» Work task: This exercise calls for every line of the data below with the string "悪性新生物死亡数" in it.

» Provided data:
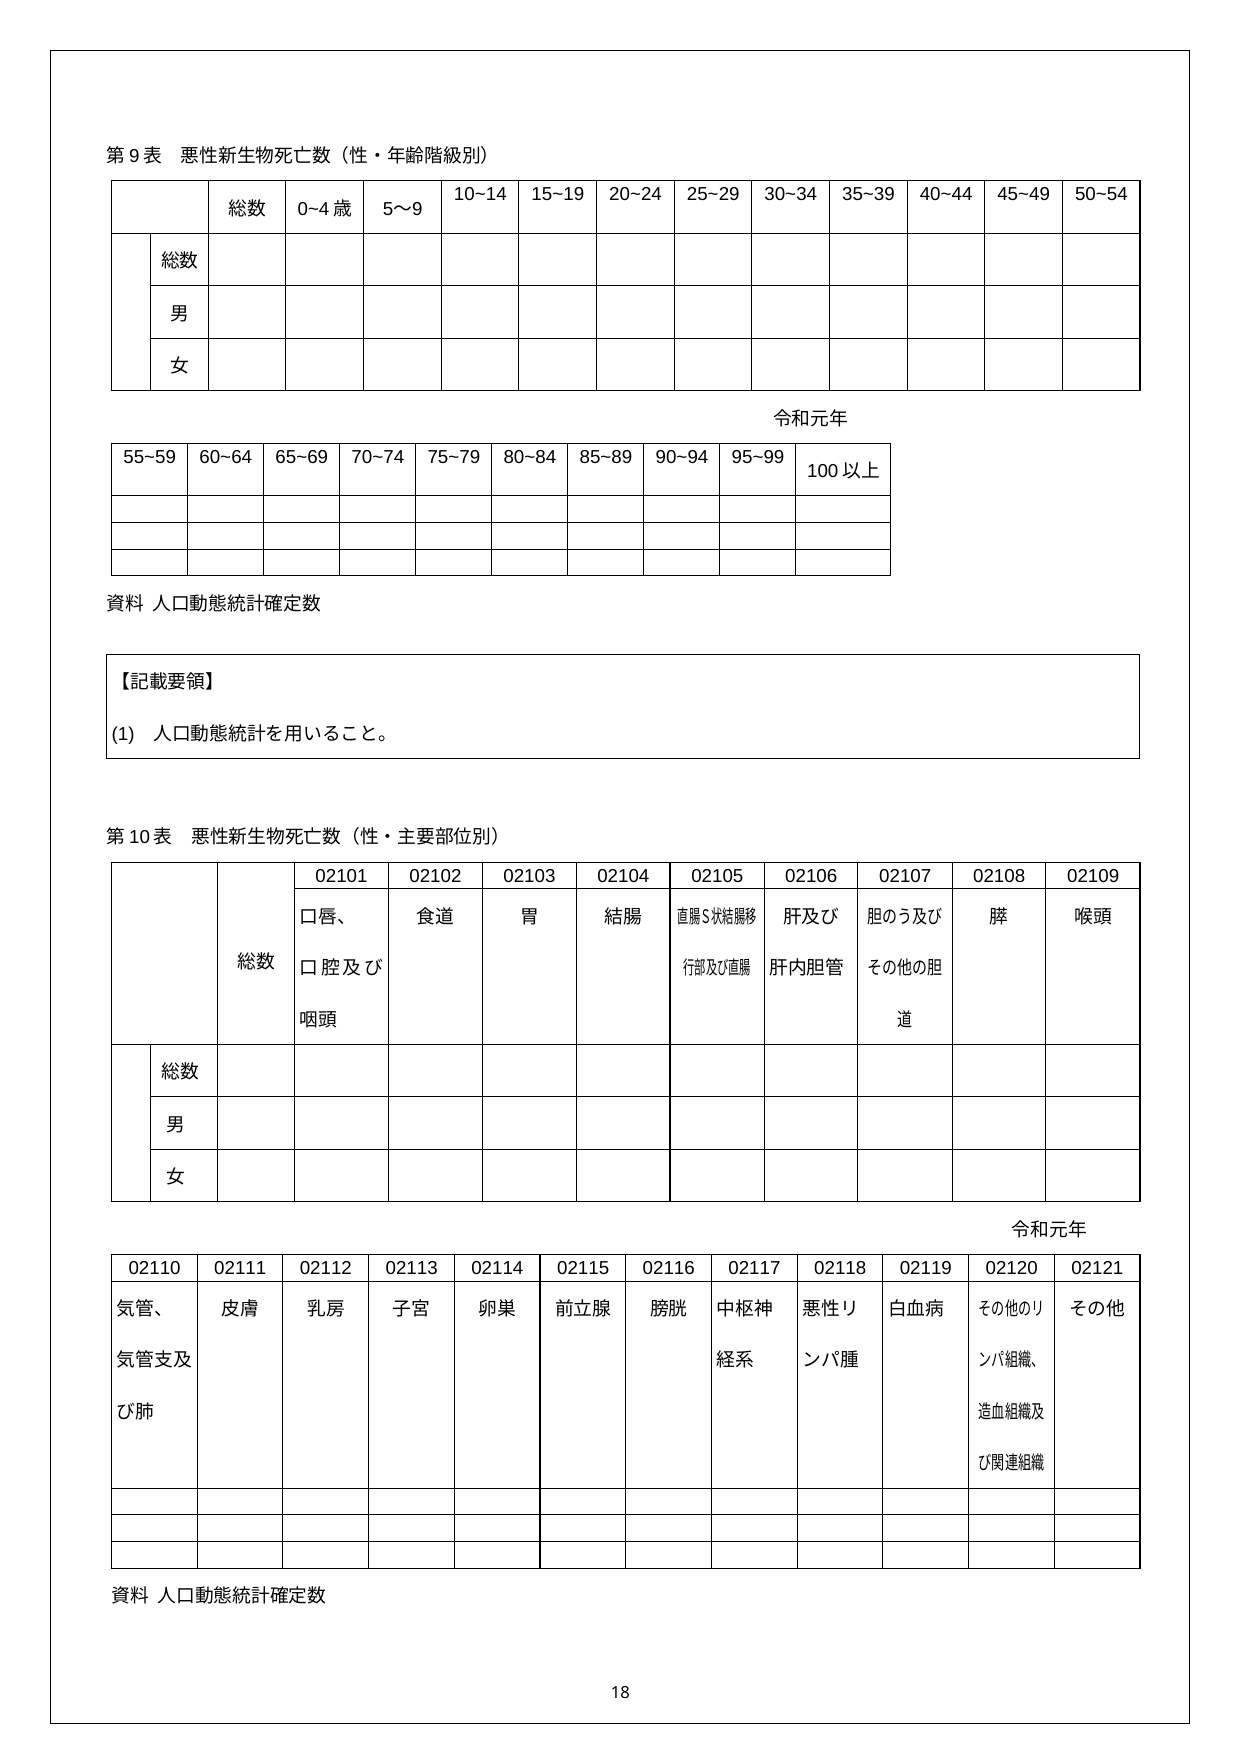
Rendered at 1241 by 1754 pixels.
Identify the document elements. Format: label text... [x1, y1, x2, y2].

table_cell [286, 234, 363, 285]
table_header 02106 [765, 863, 857, 888]
table_cell [188, 496, 263, 522]
table_header 60~64 [188, 444, 263, 495]
text 資料 人口動態統計確定数 [106, 576, 1134, 628]
table_cell [188, 523, 263, 549]
table_cell [541, 1542, 625, 1568]
table_cell [720, 523, 795, 549]
table_header 02103 [483, 863, 576, 888]
table_cell [908, 234, 984, 285]
table_header 02102 [389, 863, 482, 888]
table_cell [455, 1542, 539, 1568]
table_cell 女 [151, 339, 208, 390]
table_header 02119 [883, 1255, 968, 1281]
text 令和元年 [106, 1202, 1134, 1254]
table_header [112, 181, 208, 233]
table_cell 総数 [151, 234, 208, 285]
table_cell [519, 339, 596, 390]
table_header 02118 [798, 1255, 882, 1281]
table_cell 喉頭 [1046, 889, 1139, 1044]
table_cell [908, 286, 984, 338]
table_cell [969, 1515, 1054, 1541]
table_cell 卵巣 [455, 1282, 539, 1487]
table_cell [720, 496, 795, 522]
table_cell [209, 339, 285, 390]
table_cell [295, 1097, 388, 1149]
table_cell [209, 234, 285, 285]
table_cell [283, 1542, 368, 1568]
table_cell [483, 1150, 576, 1201]
table_cell [883, 1542, 968, 1568]
table_cell [796, 523, 890, 549]
table_cell 膵 [953, 889, 1045, 1044]
table_cell [671, 1045, 764, 1096]
table_cell [798, 1542, 882, 1568]
table_cell [1046, 1045, 1139, 1096]
table_cell [712, 1489, 797, 1514]
table_cell [830, 286, 907, 338]
table_cell [953, 1150, 1045, 1201]
table_cell [295, 1150, 388, 1201]
table_cell [953, 1097, 1045, 1149]
table_cell [286, 286, 363, 338]
table_cell [883, 1515, 968, 1541]
table_cell [541, 1515, 625, 1541]
table_cell その他のリンパ組織、造血組織及び関連組織 [969, 1282, 1054, 1487]
table_cell [577, 1097, 669, 1149]
table_header 30~34 [752, 181, 829, 233]
table_cell [483, 1045, 576, 1096]
table_header 20~24 [597, 181, 674, 233]
table_cell [492, 550, 567, 575]
table_cell [364, 339, 441, 390]
table_header 90~94 [644, 444, 719, 495]
table_cell [644, 550, 719, 575]
table_header 02121 [1055, 1255, 1139, 1281]
table_cell [752, 234, 829, 285]
table_cell [442, 286, 518, 338]
table_cell [389, 1045, 482, 1096]
table_cell [675, 339, 751, 390]
table_cell [568, 550, 643, 575]
table_header 100以上 [796, 444, 890, 495]
table_header 80~84 [492, 444, 567, 495]
table_header 02110 [112, 1255, 197, 1281]
text 第9表 悪性新生物死亡数（性・年齢階級別） [106, 129, 1134, 180]
table_cell [626, 1542, 711, 1568]
table_cell [671, 1097, 764, 1149]
table_cell 総数 [151, 1045, 217, 1096]
table_cell 悪性リ ンパ腫 [798, 1282, 882, 1487]
table_header 70~74 [340, 444, 415, 495]
table_header 0~4歳 [286, 181, 363, 233]
table_header 55~59 [112, 444, 187, 495]
table_cell 胃 [483, 889, 576, 1044]
table_cell [483, 1097, 576, 1149]
table_header 5～9 [364, 181, 441, 233]
table_cell [369, 1542, 454, 1568]
table_cell [340, 550, 415, 575]
table_cell [830, 339, 907, 390]
table_cell [112, 1542, 197, 1568]
table_cell [577, 1150, 669, 1201]
table_cell [1055, 1489, 1139, 1514]
table_cell [295, 1045, 388, 1096]
table_header 02120 [969, 1255, 1054, 1281]
table_header 02111 [198, 1255, 282, 1281]
table_cell [340, 523, 415, 549]
table_cell [442, 339, 518, 390]
table_cell [283, 1515, 368, 1541]
table_cell [389, 1150, 482, 1201]
table_cell [671, 1150, 764, 1201]
table_header 02112 [283, 1255, 368, 1281]
table_header 02104 [577, 863, 669, 888]
table_header 02117 [712, 1255, 797, 1281]
table_cell [389, 1097, 482, 1149]
table_cell 結腸 [577, 889, 669, 1044]
table_cell 直腸Ｓ状結腸移行部及び直腸 [671, 889, 764, 1044]
table_cell [519, 234, 596, 285]
table_cell [568, 496, 643, 522]
table_cell [712, 1515, 797, 1541]
table_cell [644, 523, 719, 549]
table_cell [112, 1515, 197, 1541]
table_cell [364, 286, 441, 338]
table_cell [198, 1515, 282, 1541]
table_cell 子宮 [369, 1282, 454, 1487]
table_cell [218, 1150, 294, 1201]
table_cell [953, 1045, 1045, 1096]
table_cell [675, 286, 751, 338]
table_header 95~99 [720, 444, 795, 495]
table_cell [264, 523, 339, 549]
table_cell [340, 496, 415, 522]
table_cell 女 [151, 1150, 217, 1201]
table_header 35~39 [830, 181, 907, 233]
table_cell [112, 1489, 197, 1514]
table_cell [720, 550, 795, 575]
table_cell [1063, 339, 1139, 390]
table_cell [112, 550, 187, 575]
table_cell [1046, 1097, 1139, 1149]
table_cell 食道 [389, 889, 482, 1044]
table_header 75~79 [416, 444, 491, 495]
table_cell [858, 1045, 952, 1096]
table_cell 皮膚 [198, 1282, 282, 1487]
table_cell [218, 1097, 294, 1149]
table_cell [364, 234, 441, 285]
table_cell 中枢神 経系 [712, 1282, 797, 1487]
table_header 02105 [671, 863, 764, 888]
table_cell [369, 1515, 454, 1541]
table_cell 胆のう及びその他の胆道 [858, 889, 952, 1044]
table_cell [112, 496, 187, 522]
table_cell [1055, 1515, 1139, 1541]
table_cell [264, 496, 339, 522]
table_cell [416, 550, 491, 575]
table_cell [283, 1489, 368, 1514]
table_header 02116 [626, 1255, 711, 1281]
table_cell [712, 1542, 797, 1568]
table_cell [519, 286, 596, 338]
table_header 02115 [541, 1255, 625, 1281]
table_cell [112, 523, 187, 549]
table_header 40~44 [908, 181, 984, 233]
table_cell その他 [1055, 1282, 1139, 1487]
table_cell [626, 1489, 711, 1514]
table_cell [568, 523, 643, 549]
table_cell [796, 496, 890, 522]
table_header 02108 [953, 863, 1045, 888]
table_cell [985, 339, 1062, 390]
text 第10表 悪性新生物死亡数（性・主要部位別） [106, 810, 1134, 862]
table_cell [858, 1097, 952, 1149]
table_cell [969, 1489, 1054, 1514]
table_cell [644, 496, 719, 522]
table_cell [883, 1489, 968, 1514]
table_cell [369, 1489, 454, 1514]
table_header 15~19 [519, 181, 596, 233]
table_header 総数 [209, 181, 285, 233]
table_cell [985, 286, 1062, 338]
table_header 総数 [218, 863, 294, 1044]
table_cell [1046, 1150, 1139, 1201]
table_cell [492, 496, 567, 522]
table_cell 乳房 [283, 1282, 368, 1487]
table_header 02107 [858, 863, 952, 888]
table_cell 男 [151, 1097, 217, 1149]
table_cell [416, 523, 491, 549]
table_cell [442, 234, 518, 285]
table_header 25~29 [675, 181, 751, 233]
table_cell 膀胱 [626, 1282, 711, 1487]
table_cell [858, 1150, 952, 1201]
table_header 85~89 [568, 444, 643, 495]
text 資料 人口動態統計確定数 [106, 1569, 1134, 1620]
table_cell [798, 1489, 882, 1514]
table_cell [492, 523, 567, 549]
table_cell [796, 550, 890, 575]
table_header 02113 [369, 1255, 454, 1281]
table_cell 気管、 気管支及び肺 [112, 1282, 197, 1487]
table_cell [455, 1489, 539, 1514]
table_cell [218, 1045, 294, 1096]
table_cell [626, 1515, 711, 1541]
table_cell [597, 339, 674, 390]
table_cell [264, 550, 339, 575]
table_header [112, 863, 217, 1044]
table_header 10~14 [442, 181, 518, 233]
table_cell [1055, 1542, 1139, 1568]
table_header 02114 [455, 1255, 539, 1281]
table_cell [798, 1515, 882, 1541]
table_cell [455, 1515, 539, 1541]
table_cell [286, 339, 363, 390]
table_cell [1063, 286, 1139, 338]
table_cell [198, 1542, 282, 1568]
table_cell [416, 496, 491, 522]
table_cell [765, 1045, 857, 1096]
table_cell [541, 1489, 625, 1514]
table_cell [765, 1150, 857, 1201]
table_cell [969, 1542, 1054, 1568]
table_cell [577, 1045, 669, 1096]
table_cell 口唇、 口腔及び咽頭 [295, 889, 388, 1044]
table_cell [597, 286, 674, 338]
table_cell [908, 339, 984, 390]
table_cell [752, 286, 829, 338]
table_header 【記載要領】 (1) 人口動態統計を用いること。 [107, 655, 1139, 758]
table_header 45~49 [985, 181, 1062, 233]
table_cell [675, 234, 751, 285]
table_header 65~69 [264, 444, 339, 495]
table_cell [198, 1489, 282, 1514]
table_cell [112, 234, 150, 390]
table_cell [1063, 234, 1139, 285]
table_cell [985, 234, 1062, 285]
table_cell 前立腺 [541, 1282, 625, 1487]
table_cell [830, 234, 907, 285]
text 令和元年 [106, 391, 1134, 443]
table_header 50~54 [1063, 181, 1139, 233]
table_cell [765, 1097, 857, 1149]
table_header 02101 [295, 863, 388, 888]
table_cell [752, 339, 829, 390]
table_cell 男 [151, 286, 208, 338]
table_cell [209, 286, 285, 338]
table_cell [188, 550, 263, 575]
table_header 02109 [1046, 863, 1139, 888]
table_cell [112, 1045, 150, 1201]
table_cell 肝及び 肝内胆管 [765, 889, 857, 1044]
table_cell 白血病 [883, 1282, 968, 1487]
table_cell [597, 234, 674, 285]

» Solution to this task:
text 第9表 悪性新生物死亡数（性・年齢階級別） [106, 129, 1134, 180]
text 第10表 悪性新生物死亡数（性・主要部位別） [106, 810, 1134, 862]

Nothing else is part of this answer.